Onun gibi Avrupa’da okurken Humeyni’nin İslam devrimine yakalanan bir kuşak İranlı, hayat ırmağının sularına kapıldı. Kıyıya tutunmaları zaman aldı. Son Brüksel seyahatimde bu arkadaşımla ortak bir proje üzerinde çalıştık.
Proje Türk, İranlı, Faslı, Belçikalı kadınları bir araya getiriyor. Amaç, kadınlar aleyhine olan kanunlar bu ülkelerde nasıl kaldırtılıyor, deneyimleri paylaşmak.
Okurlarımızdan ricam, şimdi okuyacaklarına dikkat etmeleri ve Türkiye Cumhuriyeti’nin kazanımlarını buradan yola çıkarak değerlendirmeleri. Ben bir yorumda bulunmayacağım.
2007 Aralık ayı.
Faslı bağımsız kadın örgütlerinin bir numaralı gündemi, mirasta eşit hak elde etmek. Fas’ta mirasta erkeği kollayan İslam hukuku hálá geçerli.
2007 Aralık ayı. İranlı bağımsız kadın örgütlerinin en büyük mücadele konusu, çokeşlilikte birinci eşin rızasını gerektiren eski uygulamaya geri dönülmesi. Yanlış okuduğunu sananlar için tekrar edeyim. Şu anda İran’da çokeşlilik serbest. Oysa bir dönem ikinci eş alınırken birincisinin rızası istenirmiş. Kadınların uğraşı, hiç olmazsa buna geri dönmek için.
İslam hukukunda gerek miras, gerekse çokeşlilik tartışmaları her iki ülkede de İslami referanslarla yapılıyor, laik kadınlar boyun eğmişler. Buna taviz vermek zorundalar. Kuran’ın eşitlikçi yorumu için İslamcı kadınları razı etmenin derdine düşmüşler.
* * *
Birinci eşin izni olmadan ikinci eş alınmasın diye mücadele veren 30 yıllık İranlı arkadaşım anlatıyor:
"Hiçbir şeyin farkına varmadık, sanki bir gecede gelip kafamıza çadoru geçirdiler. Nasıl da uyuduk bir bilsen, İslami rejim ufak ufak sistemi fareler gibi kemirip gelirken... Önce dediler ki, ’Devlet dairelerinde çorap giymeden olmaz’. Kabul ettik. ’Kollar çıplak ise gelinmez’ dendi, ona da eyvallah dedik.

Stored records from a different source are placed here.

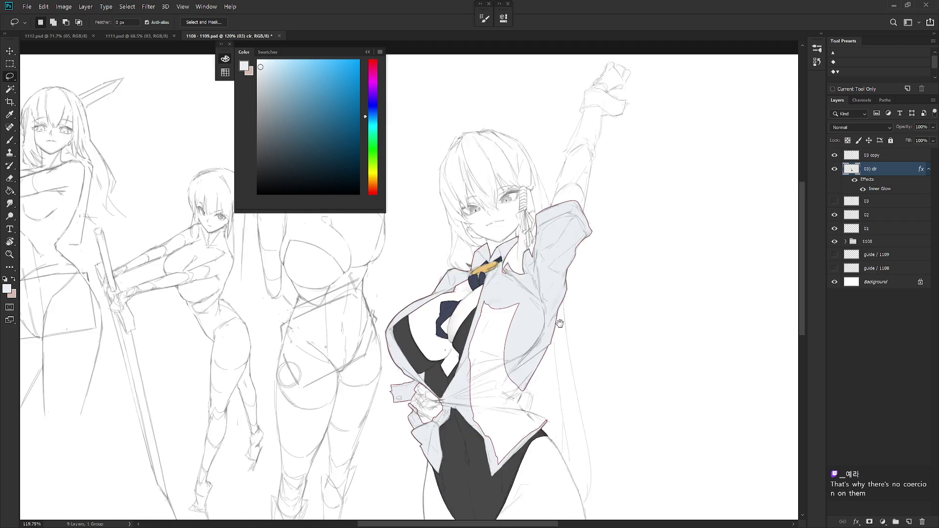
- Outline the lower shirt and fill it with light grey
{"action": "left_click_drag", "start_coordinate": [557, 363], "coordinate": [567, 264]}
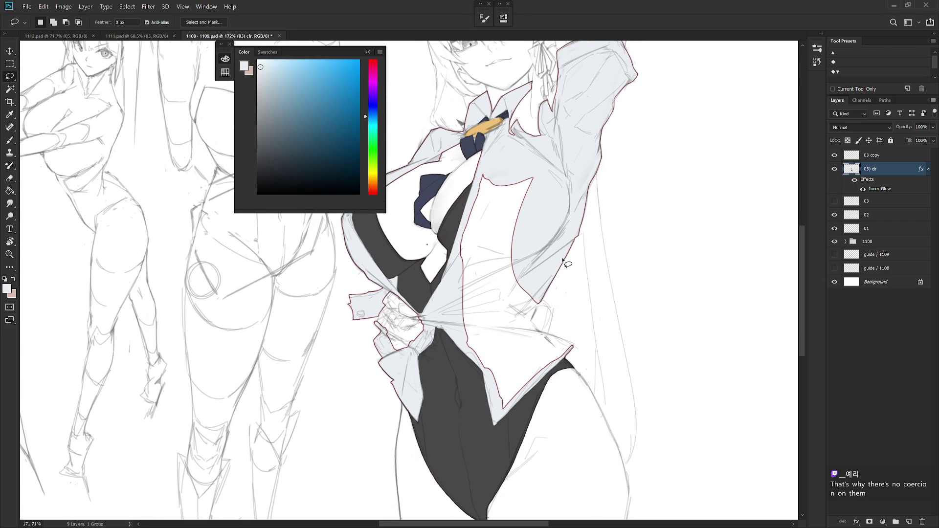
{"action": "mouse_move", "coordinate": [540, 300]}
{"action": "left_mouse_down"}
{"action": "mouse_move", "coordinate": [553, 337]}
{"action": "mouse_move", "coordinate": [506, 419]}
{"action": "mouse_move", "coordinate": [473, 217]}
{"action": "mouse_move", "coordinate": [530, 182]}
{"action": "mouse_move", "coordinate": [509, 210]}
{"action": "left_mouse_up"}
{"action": "key", "text": "alt+Delete"}
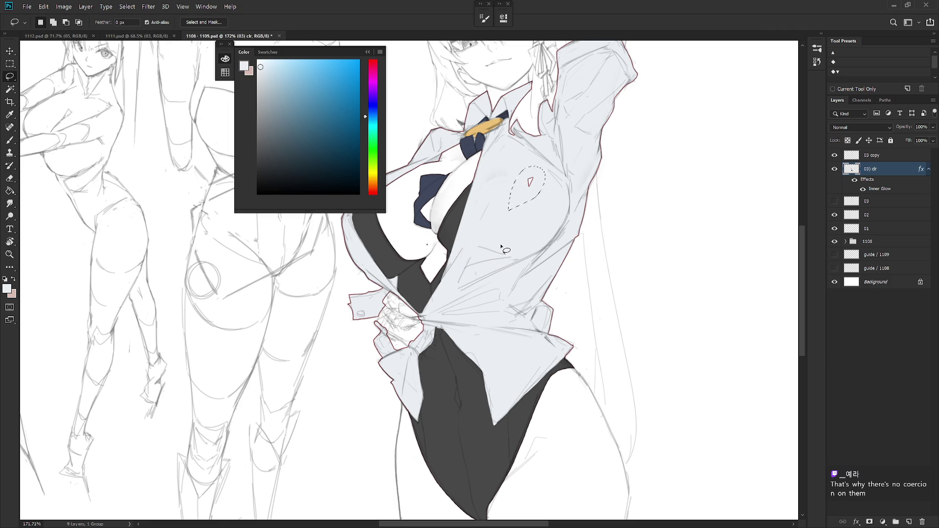
{"action": "scroll", "coordinate": [505, 250], "scroll_direction": "down", "scroll_amount": 3}
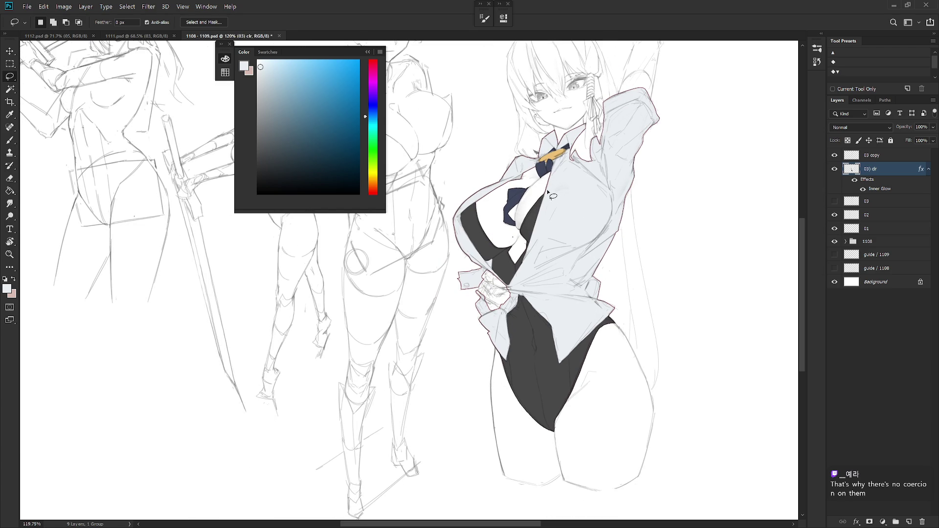
- Outline a small chest area and show the 03 sketch layer over the figure
{"action": "mouse_move", "coordinate": [542, 197]}
{"action": "left_mouse_down"}
{"action": "mouse_move", "coordinate": [573, 185]}
{"action": "mouse_move", "coordinate": [587, 200]}
{"action": "mouse_move", "coordinate": [548, 196]}
{"action": "mouse_move", "coordinate": [580, 192]}
{"action": "mouse_move", "coordinate": [588, 216]}
{"action": "left_mouse_up"}
{"action": "left_click_drag", "start_coordinate": [585, 256], "coordinate": [593, 276]}
{"action": "left_click", "coordinate": [835, 201]}
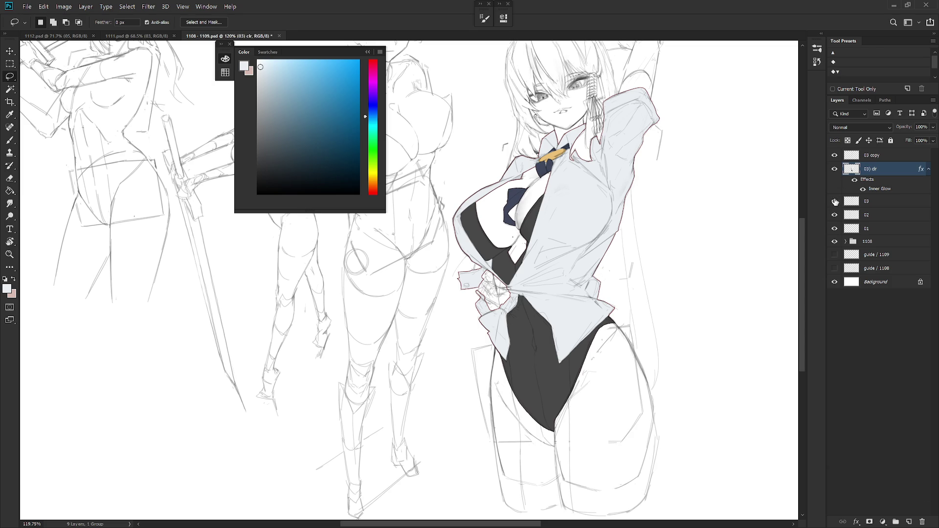
- Start a lasso selection on the shirt chest and subtract a notch from it
{"action": "left_click", "coordinate": [835, 169]}
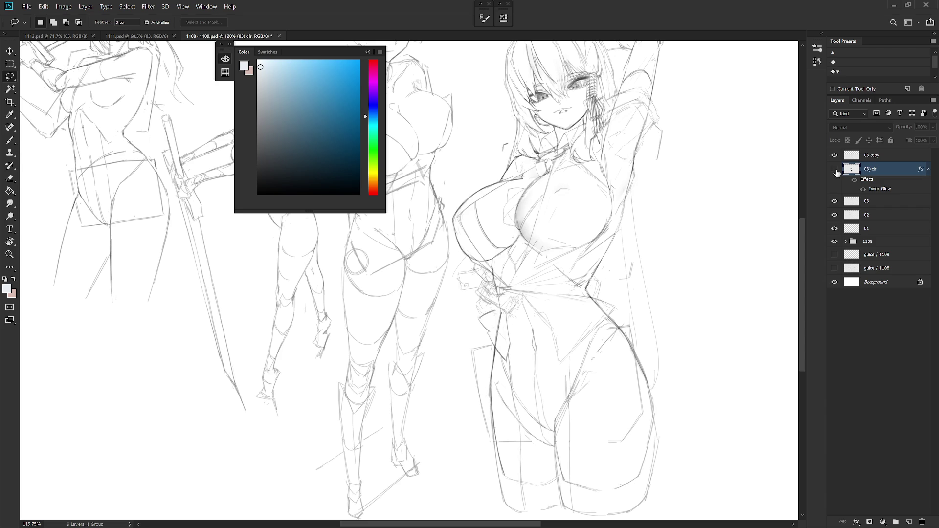
{"action": "left_click", "coordinate": [835, 169]}
{"action": "left_click_drag", "start_coordinate": [580, 205], "coordinate": [592, 200]}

Derken ’Çoraplar çok ince, kalını giyilsin’ emri çıktı, derken etek boyları uzadı, derken bol pantolon dendi, makyajlar silindi, ojeler çıktı. Bunların hepsi hayatımıza öyle yavaş hákim olmuştu ki, bir sabah aynaya bakıp kendimizi kara çarşafa bürünmüş görünce nasıl oldu bu diye şok geçirdik."

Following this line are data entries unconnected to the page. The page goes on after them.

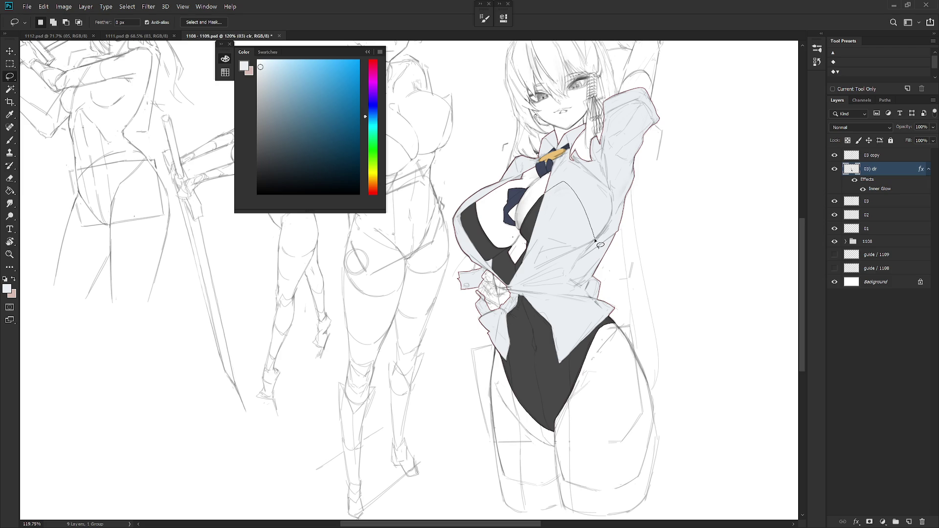
{"action": "left_click_drag", "start_coordinate": [591, 253], "coordinate": [560, 282]}
{"action": "left_click", "coordinate": [834, 169]}
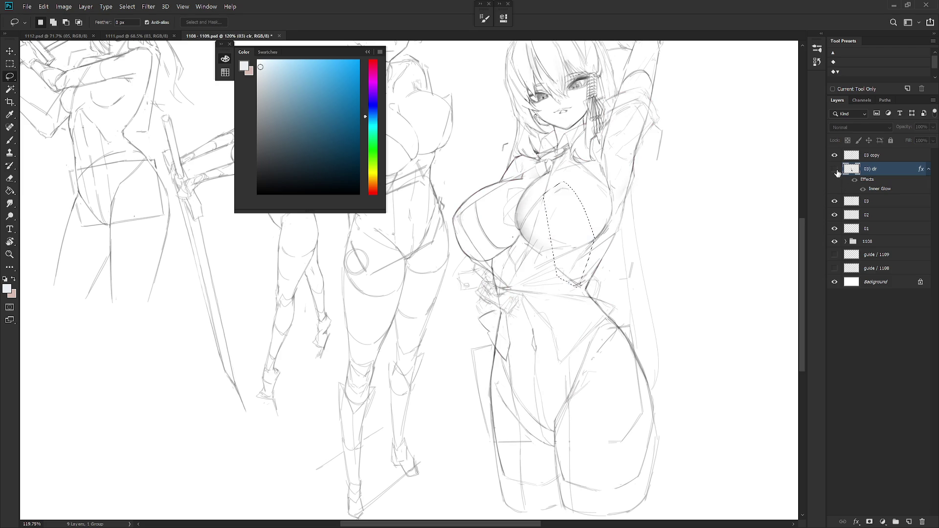
{"action": "key", "text": "alt"}
{"action": "left_click_drag", "start_coordinate": [596, 240], "coordinate": [585, 248]}
{"action": "key", "text": "alt"}
{"action": "left_click", "coordinate": [614, 254]}
- Add the lower tip and the rest of the shirt front down to the waist
{"action": "key", "text": "shift"}
{"action": "left_click_drag", "start_coordinate": [590, 280], "coordinate": [585, 294]}
{"action": "mouse_move", "coordinate": [577, 251]}
{"action": "left_mouse_down"}
{"action": "mouse_move", "coordinate": [590, 283]}
{"action": "mouse_move", "coordinate": [585, 298]}
{"action": "left_mouse_up"}
{"action": "left_click", "coordinate": [834, 169]}
{"action": "left_click_drag", "start_coordinate": [545, 191], "coordinate": [512, 281]}
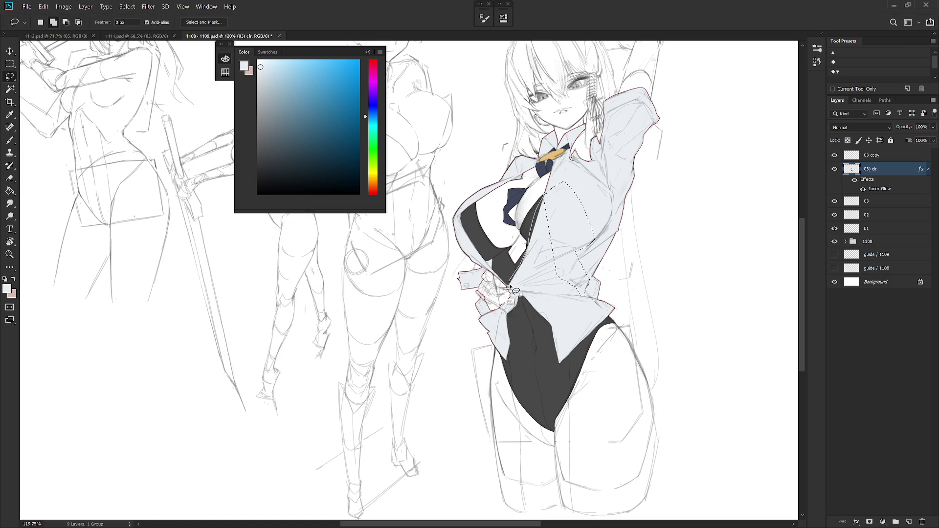
{"action": "mouse_move", "coordinate": [512, 281]}
{"action": "left_mouse_down"}
{"action": "mouse_move", "coordinate": [559, 378]}
{"action": "mouse_move", "coordinate": [608, 315]}
{"action": "mouse_move", "coordinate": [564, 264]}
{"action": "mouse_move", "coordinate": [547, 193]}
{"action": "left_mouse_up"}
- Set a hard opacity brush to Normal mode, sample dark grey, and try a stroke (undone)
{"action": "key", "text": "b"}
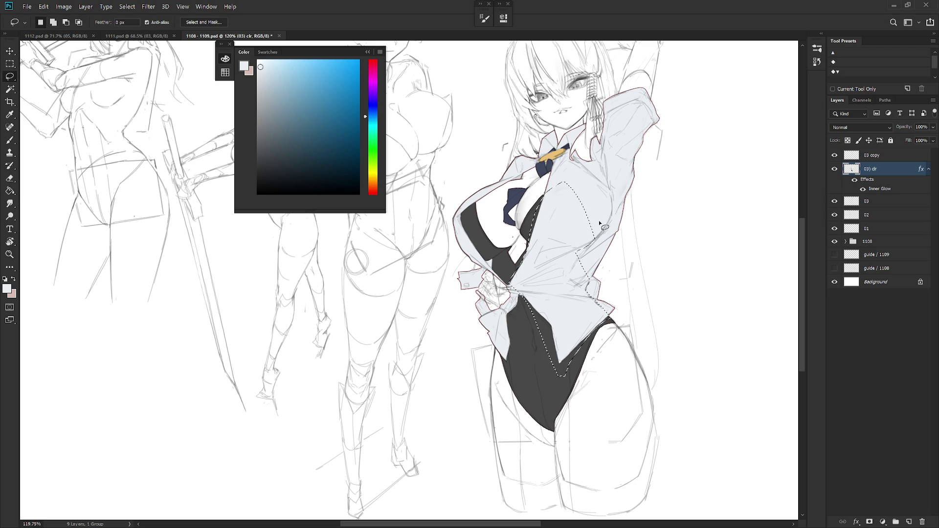
{"action": "right_click", "coordinate": [650, 214]}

Arkadaşımın Türkiye yorumu ilginç: Ordunun laikliğin koruyucusu olması size yetiyordu ama bugünkü dünyada orduya sığınmak yetmiyor. Toplum olarak laik refleksleriniz var mı, önemli olan bu.
* * *
Bana öyle geliyor ki laik sivil refleksler yavaş da olsa oluşmaya başlıyor. Bu gecikmeli uyanış yüzünden de şöyle olaylarla karşılaşıyoruz: Örneğin, İETT otobüslerinde kızlar ayrı taşınıyor diye bir feryat duyuluyor. İETT’den cevap: "Ama bu senelerdir devam eden bir uygulama, yeni değil ki..."

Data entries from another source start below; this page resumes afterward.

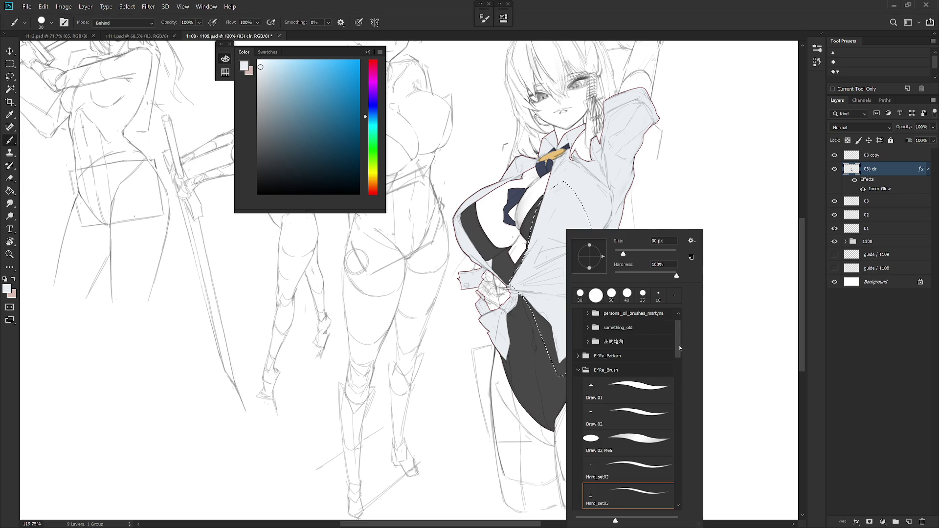
{"action": "scroll", "coordinate": [681, 371], "scroll_direction": "down", "scroll_amount": 3}
{"action": "scroll", "coordinate": [681, 371], "scroll_direction": "down", "scroll_amount": 2}
{"action": "scroll", "coordinate": [681, 367], "scroll_direction": "down", "scroll_amount": 2}
{"action": "double_click", "coordinate": [665, 363]}
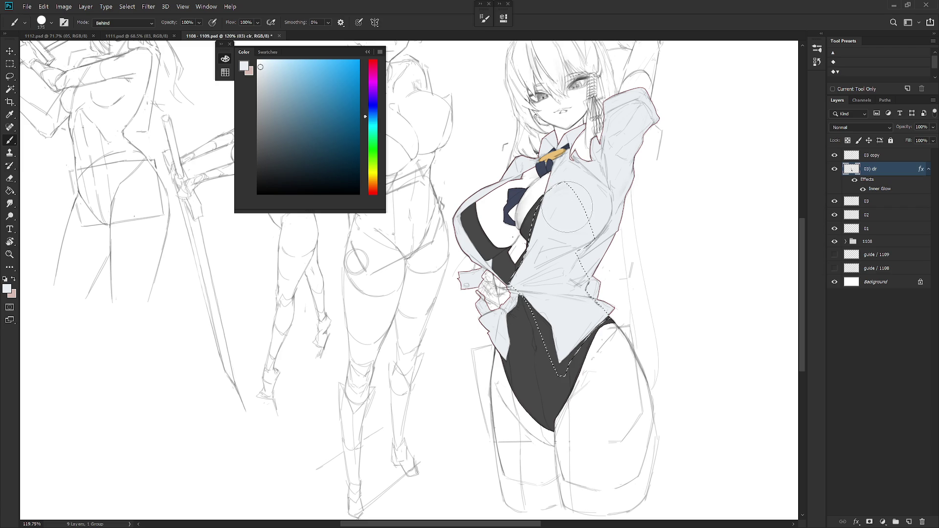
{"action": "right_click", "coordinate": [550, 182], "text": "shift"}
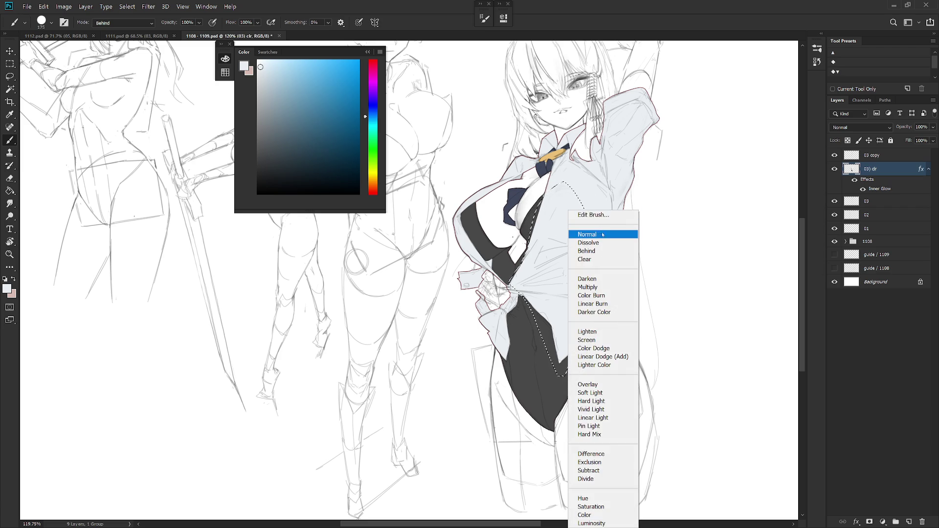
{"action": "left_click", "coordinate": [586, 235]}
{"action": "left_click", "coordinate": [532, 220], "text": "alt"}
{"action": "mouse_move", "coordinate": [551, 186]}
{"action": "left_mouse_down"}
{"action": "mouse_move", "coordinate": [560, 220]}
{"action": "mouse_move", "coordinate": [608, 213]}
{"action": "left_mouse_up"}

Laikler yıllardır uyumuş, gözlerini kırpıştırıyorlar. 2000 yılında imam hatiplerde kızların oranı yüzde 50’yi aştığında da uyuyorlardı, türbanlılar nereden çıktı diye şaşkınlar şimdi. Şehirlerarası otobüs, namaz için durmuşmuş. Sabah şerifler hayrolsun arkadaş, bu da yeni değil ki. Ama sen uyku mahmurusun arkadaş.
Belçika’da bile sivil toplumun kiliseye karşı kurduğu laiklik izleme evleri, laiklik eylem merkezleri var sürü sepet. Sende ne var?